Irish teens weighing 22 stone on waiting list for obesity programme
Teens weighing 22 stone are being referred to a childhood obesity treatment programme at Temple Street.
There are currently 91 patients waiting for a first appointment for the W82GO healthy lifestyle programme, new figures reveal.
It is the only hospital-based service for clinically obese children aged up to 16 in the country.
The successful programme is delivered by a team including a paediatrician, physiotherapist, dietician, nurse and a clinical psychologist, and it provides families with health, nutrition, self esteem, and activity guidance.
Two patients have been waiting 365 days - nearly a year - since the referral letter was received by the clinic.
However, they have both been issued with appointments. The average waiting time on the list for the programme is 20 weeks.
Senior physiotherapist, Grace O'Malley, who is the programme director said: "Around 22 stone would be the average of our heaviest clients."
In relation to why it takes so long for the issue to be picked up and for the children to be referred on to the clinic, Ms O'Malley explained: "The weight may never actually have been addressed. Sometimes, with the family physician, or someone who is close to the family, they may not want to damage that relationship.
"Other reasons are that if a child goes to see a health professional for another reason, sometimes it can be a negative thing to bring up an unrelated issue, but it is really important to do so."

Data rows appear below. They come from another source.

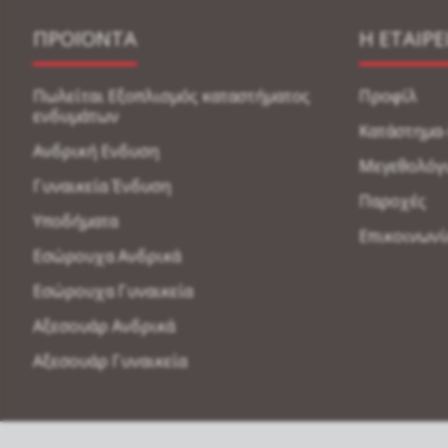
ΠΡΟΪΟΝΤΑ
Η ΕΤΑΙΡΕ
Πωλείται Εξοπλισμός καταστήματος
Προφίλ
ενδυμάτων
Κατάστημα
Ανδρική Ενδυση
Μεγεθολόγ
Γυναικεία Ένδυση
Παροχές
Υποδήματα
Επικοινωνί
Εσώρουχα Ανδρικά
Εσώρουχα Γυναικεία
Αξεσουάρ Ανδρικά
Αξεσουάρ Γυναικεία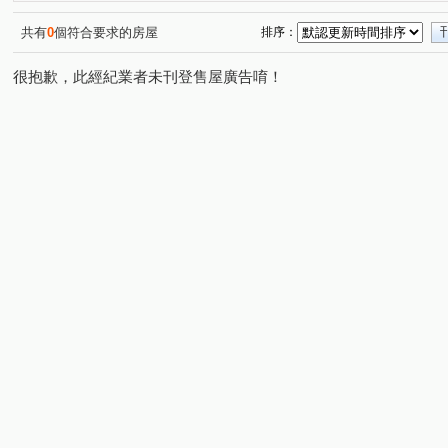
文心漂亮花園文心區
南港國宅
甲山林玉成街華廈
(1)
(1)
(1)
101高第
家美國際金融大樓
惠安永吉大樓
逸
(1)
(1)
(1)
共有
0
個符合要求的房屋
排序：
新東京宅
大湖優境
國泰六村
信義國際
(1)
(1)
(1)
(1)
很抱歉，此經紀業者未刊登售屋廣告唷！
上林苑
忠孝龍華
信義誠家
世貿國座大樓
(1)
(1)
(1)
(1)
合砌雲開
信義香榭
寓之東京
皇鼎花園廣場
(1)
(1)
(1)
(1)
敦南小凱悅大樓
亞昕御金香
凱旋大地二期
捷
(1)
(1)
(1)
101富裔館
忠孝阿波羅
中坡南路
辛亥路四段
(1)
(1)
(1)
(1
新台五路二段
忠孝東路五段
忠孝東路四段
基
(1)
(9)
(1)
民權路
福德街
信義路五段
明德路一段
(1)
(3)
(6)
(1)
松勤街
光復南路
五谷王北街
永吉路
松
(2)
(2)
(1)
(4)
延平北路四段
林口街
八德路四段
松山路
(1)
(2)
(1)
(3)
福德街
五分街
忠孝東路六段
玉成街
進
(4)
(1)
(2)
(2)
南京東路三段
饒河街
松隆路
南京東路二段
(1)
(1)
(1)
(1)
星雲街
信義路六段
大道路
青雲街
吳興
(1)
(1)
(2)
(1)
市民大道四段
敦化北路
向陽路
基隆路二段
(1)
(1)
(1)
(1)
福德一路
忠孝東路四段
(2)
(1)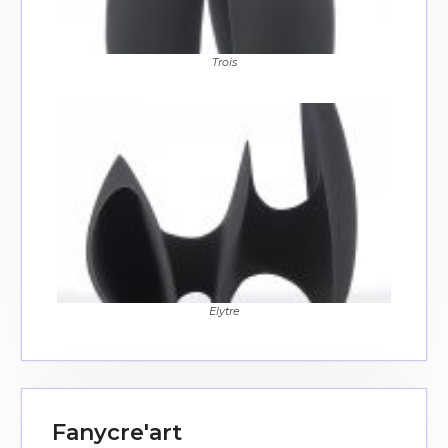
J'accepte les
termes et conditions
Trois
* Champ obligatoire
Elytre
Fanycre'art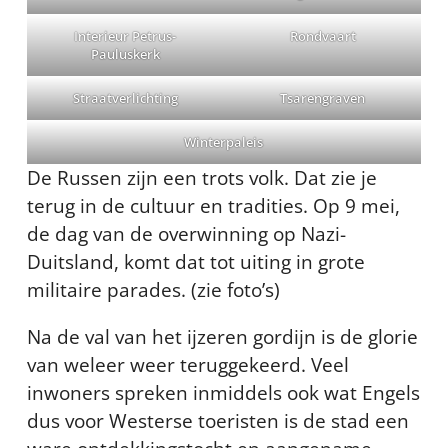
Interieur Petrus-
Rondvaart
Pauluskerk
Straatverlichting
Tsarengraven
Winterpaleis
De Russen zijn een trots volk. Dat zie je
terug in de cultuur en tradities. Op 9 mei,
de dag van de overwinning op Nazi-
Duitsland, komt dat tot uiting in grote
militaire parades. (zie foto’s)
Na de val van het ijzeren gordijn is de glorie
van weleer weer teruggekeerd. Veel
inwoners spreken inmiddels ook wat Engels
dus voor Westerse toeristen is de stad een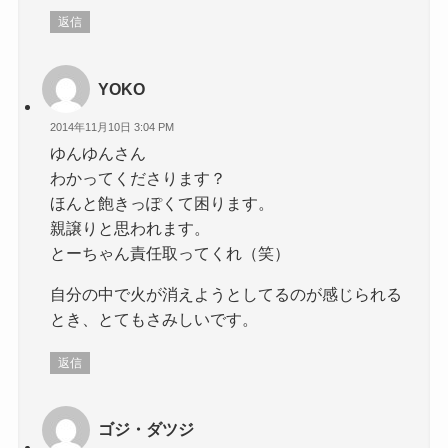
返信
YOKO
2014年11月10日 3:04 PM
ゆんゆんさん
わかってくださります？
ほんと飽きっぽくて困ります。
親譲りと思われます。
とーちゃん責任取ってくれ（笑）
自分の中で火が消えようとしてるのが感じられる
とき、とてもさみしいです。
返信
ゴジ・ダツジ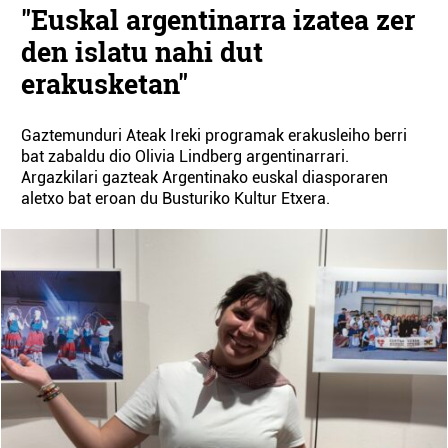
"Euskal argentinarra izatea zer
den islatu nahi dut
erakusketan"
Gaztemunduri Ateak Ireki programak erakusleiho berri
bat zabaldu dio Olivia Lindberg argentinarrari.
Argazkilari gazteak Argentinako euskal diasporaren
aletxo bat eroan du Busturiko Kultur Etxera.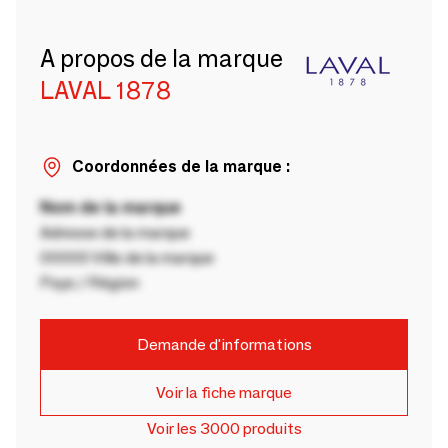
A propos de la marque
LAVAL 1878
Coordonnées de la marque :
Nom de la marque
Adresse de la marque
00000 Ville de la marque
Pays / Région
Demande d'informations
Voir la fiche marque
Voir les 3000 produits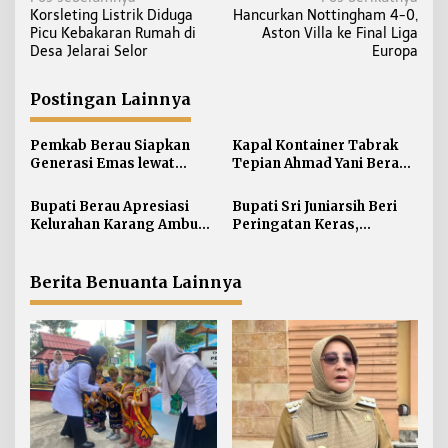
N
Korsleting Listrik Diduga
Hancurkan Nottingham 4-0,
a
Picu Kebakaran Rumah di
Aston Villa ke Final Liga
v
Desa Jelarai Selor
Europa
i
g
Postingan Lainnya
a
s
Pemkab Berau Siapkan
Kapal Kontainer Tabrak
i
Generasi Emas lewat
Tepian Ahmad Yani Berau
Pendidikan Anak Usia Dini
Lagi, Pemkab Akhirnya
p
Buka Suara Soal Ganti Rugi
Bupati Berau Apresiasi
Bupati Sri Juniarsih Beri
o
Kelurahan Karang Ambun
Peringatan Keras,
s
Kelola Limbah Plastik
Sampah di Berau Tembus
54 Ribu Ton
Berita Benuanta Lainnya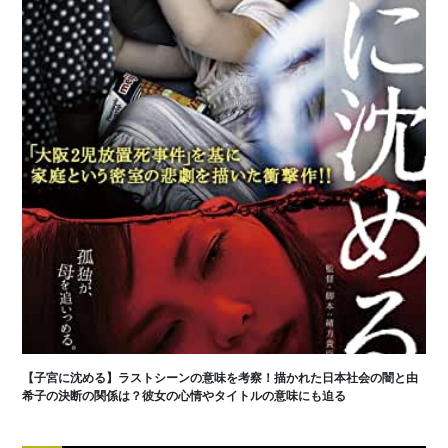
【子宮に沈める】ラストシーンの意味を考察！描かれた日本社会の闇と由
希子の決断の関係は？彼女の心情やタイトルの意味にも迫る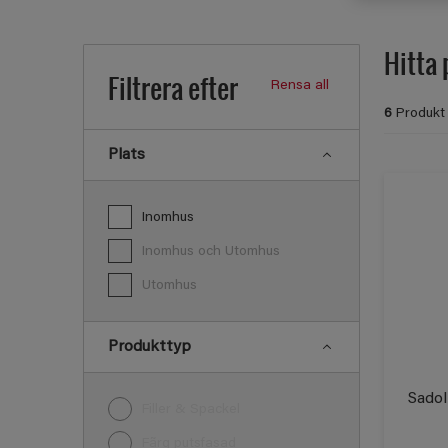
Hitta 
Filtrera efter
Rensa all
6
Produkt 
Plats
Inomhus
Inomhus och Utomhus
Utomhus
Produkttyp
Sadol
Filler & Spackel
Fãrg putsfasad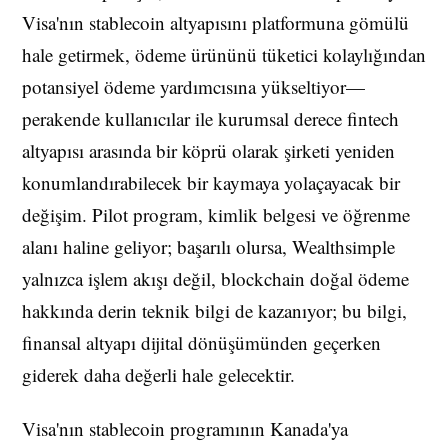
Visa'nın stablecoin altyapısını platformuna gömülü
hale getirmek, ödeme ürününü tüketici kolaylığından
potansiyel ödeme yardımcısına yükseltiyor—
perakende kullanıcılar ile kurumsal derece fintech
altyapısı arasında bir köprü olarak şirketi yeniden
konumlandırabilecek bir kaymaya yolaçayacak bir
değişim. Pilot program, kimlik belgesi ve öğrenme
alanı haline geliyor; başarılı olursa, Wealthsimple
yalnızca işlem akışı değil, blockchain doğal ödeme
hakkında derin teknik bilgi de kazanıyor; bu bilgi,
finansal altyapı dijital dönüşümünden geçerken
giderek daha değerli hale gelecektir.
Visa'nın stablecoin programının Kanada'ya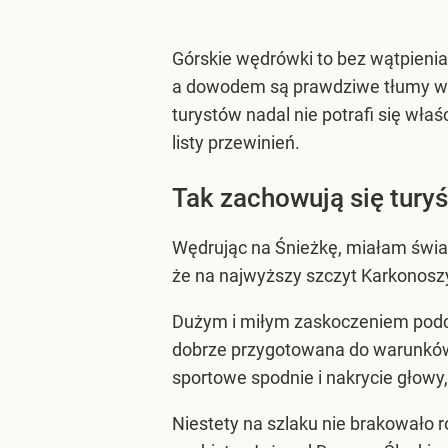
Górskie wędrówki to bez wątpieni
a dowodem są prawdziwe tłumy węd
turystów nadal nie potrafi się wła
listy przewinień.
Tak zachowują się turyś
Wędrując na Śnieżkę, miałam świa
że na najwyższy szczyt Karkonosz
Dużym i miłym zaskoczeniem podcz
dobrze przygotowana do warunków. 
sportowe spodnie i nakrycie głowy
Niestety na szlaku nie brakowało r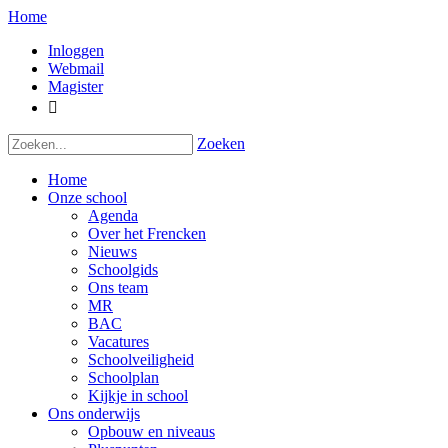
Home
Inloggen
Webmail
Magister

Zoeken
Home
Onze school
Agenda
Over het Frencken
Nieuws
Schoolgids
Ons team
MR
BAC
Vacatures
Schoolveiligheid
Schoolplan
Kijkje in school
Ons onderwijs
Opbouw en niveaus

She said that often there will be a long history of maybe not eating the right foods in the right amounts, of drinking sugary drinks, and not sleeping well. This is necessary for hormonal control and also control of appetite.
"Your sleep controls your growth but also your appetite, so a lot of kids who are not sleeping will gain weight."
She said that poor physical fitness can occur because of the weight as well.
"It becomes harder to move around, and there can be breathlessness, sore joints and there is very often an embarrassment associated with moving.
"A lot of these children are shouted at on the street and bullied by strangers. Some of the stories we have heard have been absolutely horrible."
Cyberbullying can be a problem. A number of patients would report having horrible photos of them posted online.
"We have had some really good success with teens. And when we get the children younger it's easier because they have got growth on their side," Ms O'Malley said.
Meanwhile, Safefood provides families and children with a list of healthy nutrional foods which should be given to children and teens for their school lunches.